[Plain-text document sources]
——————————

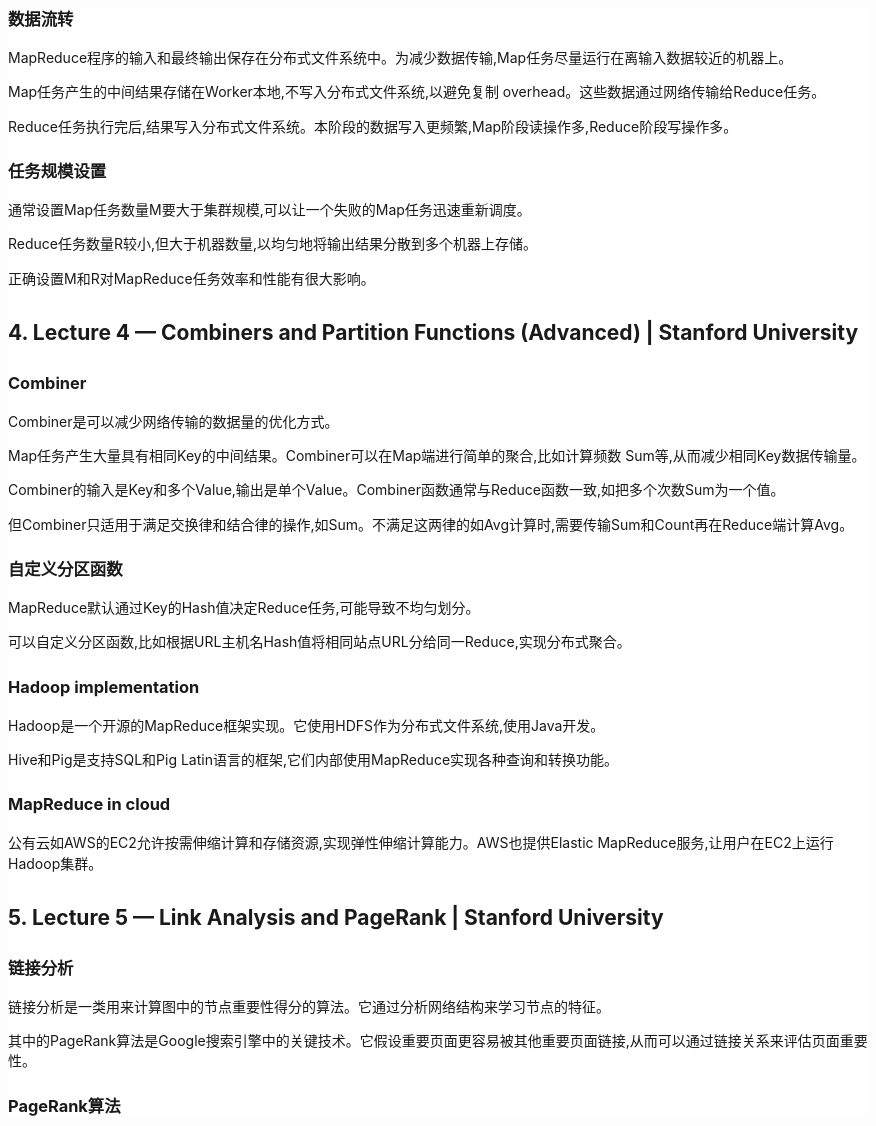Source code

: ### 数据流转

MapReduce程序的输入和最终输出保存在分布式文件系统中。为减少数据传输,Map任务尽量运行在离输入数据较近的机器上。

Map任务产生的中间结果存储在Worker本地,不写入分布式文件系统,以避免复制 overhead。这些数据通过网络传输给Reduce任务。

Reduce任务执行完后,结果写入分布式文件系统。本阶段的数据写入更频繁,Map阶段读操作多,Reduce阶段写操作多。

### 任务规模设置

通常设置Map任务数量M要大于集群规模,可以让一个失败的Map任务迅速重新调度。

Reduce任务数量R较小,但大于机器数量,以均匀地将输出结果分散到多个机器上存储。

正确设置M和R对MapReduce任务效率和性能有很大影响。

## 4. Lecture 4 — Combiners and Partition Functions (Advanced) | Stanford University

### Combiner

Combiner是可以减少网络传输的数据量的优化方式。

Map任务产生大量具有相同Key的中间结果。Combiner可以在Map端进行简单的聚合,比如计算频数 Sum等,从而减少相同Key数据传输量。

Combiner的输入是Key和多个Value,输出是单个Value。Combiner函数通常与Reduce函数一致,如把多个次数Sum为一个值。

但Combiner只适用于满足交换律和结合律的操作,如Sum。不满足这两律的如Avg计算时,需要传输Sum和Count再在Reduce端计算Avg。

### 自定义分区函数

MapReduce默认通过Key的Hash值决定Reduce任务,可能导致不均匀划分。

可以自定义分区函数,比如根据URL主机名Hash值将相同站点URL分给同一Reduce,实现分布式聚合。

### Hadoop implementation

Hadoop是一个开源的MapReduce框架实现。它使用HDFS作为分布式文件系统,使用Java开发。

Hive和Pig是支持SQL和Pig Latin语言的框架,它们内部使用MapReduce实现各种查询和转换功能。

### MapReduce in cloud

公有云如AWS的EC2允许按需伸缩计算和存储资源,实现弹性伸缩计算能力。AWS也提供Elastic MapReduce服务,让用户在EC2上运行Hadoop集群。

## 5. Lecture 5 — Link Analysis and PageRank | Stanford University

### 链接分析

链接分析是一类用来计算图中的节点重要性得分的算法。它通过分析网络结构来学习节点的特征。

其中的PageRank算法是Google搜索引擎中的关键技术。它假设重要页面更容易被其他重要页面链接,从而可以通过链接关系来评估页面重要性。

### PageRank算法
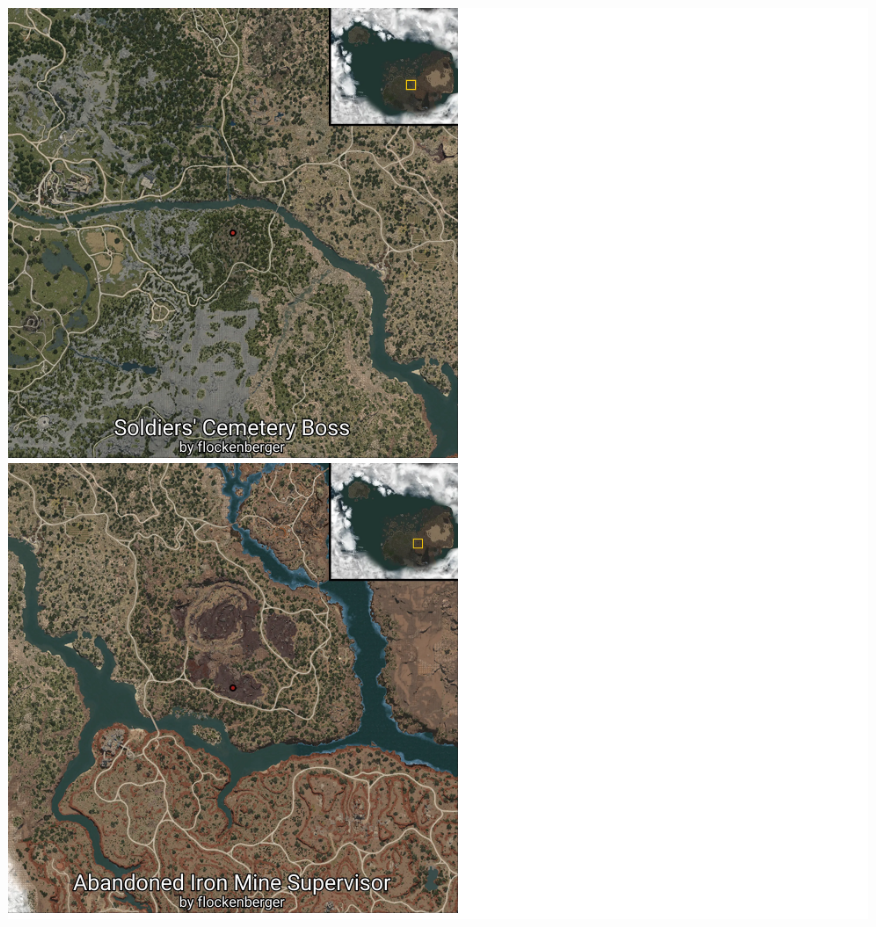 <img src="./None_Soldiers' Cemetery Boss_Preview.webp" width="450"/> <img src="./None_Abandoned Iron Mine Supervisor_Preview.webp" width="450"/>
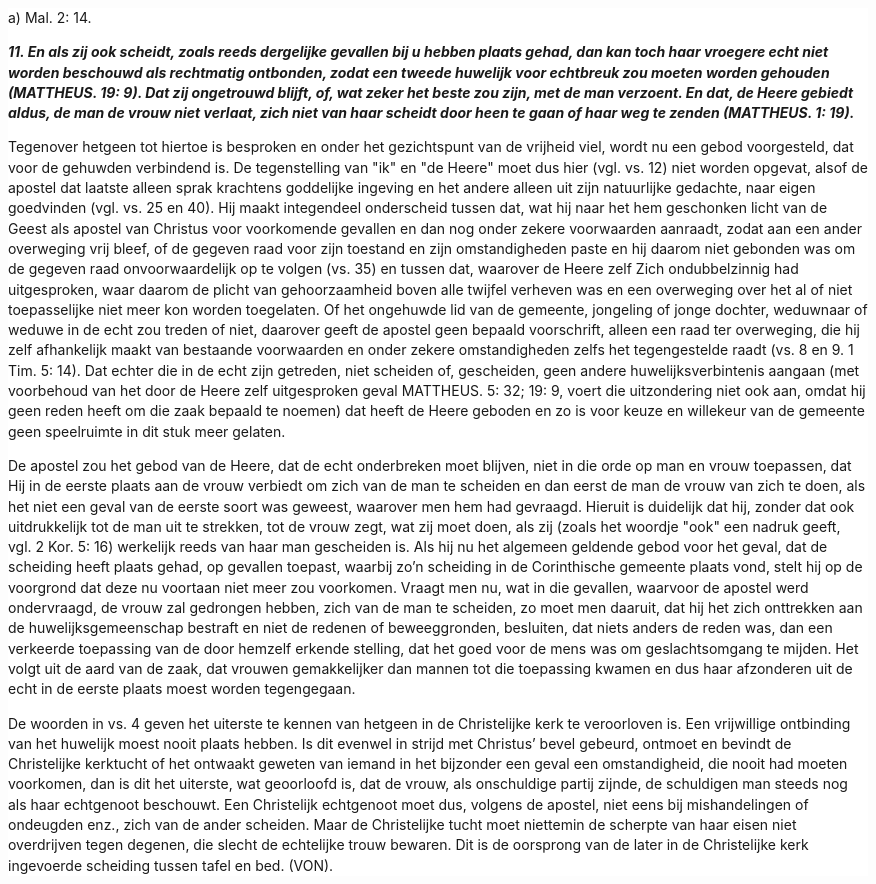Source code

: a) Mal. 2: 14.

***11. En als zij ook scheidt, zoals reeds dergelijke gevallen bij u hebben plaats gehad, dan kan toch haar vroegere echt niet worden beschouwd als rechtmatig ontbonden, zodat een tweede huwelijk voor echtbreuk zou moeten worden gehouden (MATTHEUS. 19: 9). Dat zij ongetrouwd blijft, of, wat zeker het beste zou zijn, met de man verzoent. En dat, de Heere gebiedt aldus, de man de vrouw niet verlaat, zich niet van haar scheidt door heen te gaan of haar weg te zenden (MATTHEUS. 1: 19).***

Tegenover hetgeen tot hiertoe is besproken en onder het gezichtspunt van de vrijheid viel, wordt nu een gebod voorgesteld, dat voor de gehuwden verbindend is. De tegenstelling van "ik" en "de Heere" moet dus hier (vgl. vs. 12) niet worden opgevat, alsof de apostel dat laatste alleen sprak krachtens goddelijke ingeving en het andere alleen uit zijn natuurlijke gedachte, naar eigen goedvinden (vgl. vs. 25 en 40). Hij maakt integendeel onderscheid tussen dat, wat hij naar het hem geschonken licht van de Geest als apostel van Christus voor voorkomende gevallen en dan nog onder zekere voorwaarden aanraadt, zodat aan een ander overweging vrij bleef, of de gegeven raad voor zijn toestand en zijn omstandigheden paste en hij daarom niet gebonden was om de gegeven raad onvoorwaardelijk op te volgen (vs. 35) en tussen dat, waarover de Heere zelf Zich ondubbelzinnig had uitgesproken, waar daarom de plicht van gehoorzaamheid boven alle twijfel verheven was en een overweging over het al of niet toepasselijke niet meer kon worden toegelaten. Of het ongehuwde lid van de gemeente, jongeling of jonge dochter, weduwnaar of weduwe in de echt zou treden of niet, daarover geeft de apostel geen bepaald voorschrift, alleen een raad ter overweging, die hij zelf afhankelijk maakt van bestaande voorwaarden en onder zekere omstandigheden zelfs het tegengestelde raadt (vs. 8 en 9. 1 Tim. 5: 14). Dat echter die in de echt zijn getreden, niet scheiden of, gescheiden, geen andere huwelijksverbintenis aangaan (met voorbehoud van het door de Heere zelf uitgesproken geval MATTHEUS. 5: 32; 19: 9, voert die uitzondering niet ook aan, omdat hij geen reden heeft om die zaak bepaald te noemen) dat heeft de Heere geboden en zo is voor keuze en willekeur van de gemeente geen speelruimte in dit stuk meer gelaten.

De apostel zou het gebod van de Heere, dat de echt onderbreken moet blijven, niet in die orde op man en vrouw toepassen, dat Hij in de eerste plaats aan de vrouw verbiedt om zich van de man te scheiden en dan eerst de man de vrouw van zich te doen, als het niet een geval van de eerste soort was geweest, waarover men hem had gevraagd. Hieruit is duidelijk dat hij, zonder dat ook uitdrukkelijk tot de man uit te strekken, tot de vrouw zegt, wat zij moet doen, als zij (zoals het woordje "ook" een nadruk geeft, vgl. 2 Kor. 5: 16) werkelijk reeds van haar man gescheiden is. Als hij nu het algemeen geldende gebod voor het geval, dat de scheiding heeft plaats gehad, op gevallen toepast, waarbij zo’n scheiding in de Corinthische gemeente plaats vond, stelt hij op de voorgrond dat deze nu voortaan niet meer zou voorkomen. Vraagt men nu, wat in die gevallen, waarvoor de apostel werd ondervraagd, de vrouw zal gedrongen hebben, zich van de man te scheiden, zo moet men daaruit, dat hij het zich onttrekken aan de huwelijksgemeenschap bestraft en niet de redenen of beweeggronden, besluiten, dat niets anders de reden was, dan een verkeerde toepassing van de door hemzelf erkende stelling, dat het goed voor de mens was om geslachtsomgang te mijden. Het volgt uit de aard van de zaak, dat vrouwen gemakkelijker dan mannen tot die toepassing kwamen en dus haar afzonderen uit de echt in de eerste plaats moest worden tegengegaan.

De woorden in vs. 4 geven het uiterste te kennen van hetgeen in de Christelijke kerk te veroorloven is. Een vrijwillige ontbinding van het huwelijk moest nooit plaats hebben. Is dit evenwel in strijd met Christus’ bevel gebeurd, ontmoet en bevindt de Christelijke kerktucht of het ontwaakt geweten van iemand in het bijzonder een geval een omstandigheid, die nooit had moeten voorkomen, dan is dit het uiterste, wat geoorloofd is, dat de vrouw, als onschuldige partij zijnde, de schuldigen man steeds nog als haar echtgenoot beschouwt. Een Christelijk echtgenoot moet dus, volgens de apostel, niet eens bij mishandelingen of ondeugden enz., zich van de ander scheiden. Maar de Christelijke tucht moet niettemin de scherpte van haar eisen niet overdrijven tegen degenen, die slecht de echtelijke trouw bewaren. Dit is de oorsprong van de later in de Christelijke kerk ingevoerde scheiding tussen tafel en bed. (VON).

——————————

BRIEF: Please return only the lines above, starting at the line that has "正确设置M和R对MapReduce任务效率和性能有很大影响。" and ending at the line that has "Combiner的输入是Ke", keeping both and leaving each one unchanged.

OUTPUT FOR THIS TASK:
正确设置M和R对MapReduce任务效率和性能有很大影响。

## 4. Lecture 4 — Combiners and Partition Functions (Advanced) | Stanford University

### Combiner

Combiner是可以减少网络传输的数据量的优化方式。

Map任务产生大量具有相同Key的中间结果。Combiner可以在Map端进行简单的聚合,比如计算频数 Sum等,从而减少相同Key数据传输量。

Combiner的输入是Key和多个Value,输出是单个Value。Combiner函数通常与Reduce函数一致,如把多个次数Sum为一个值。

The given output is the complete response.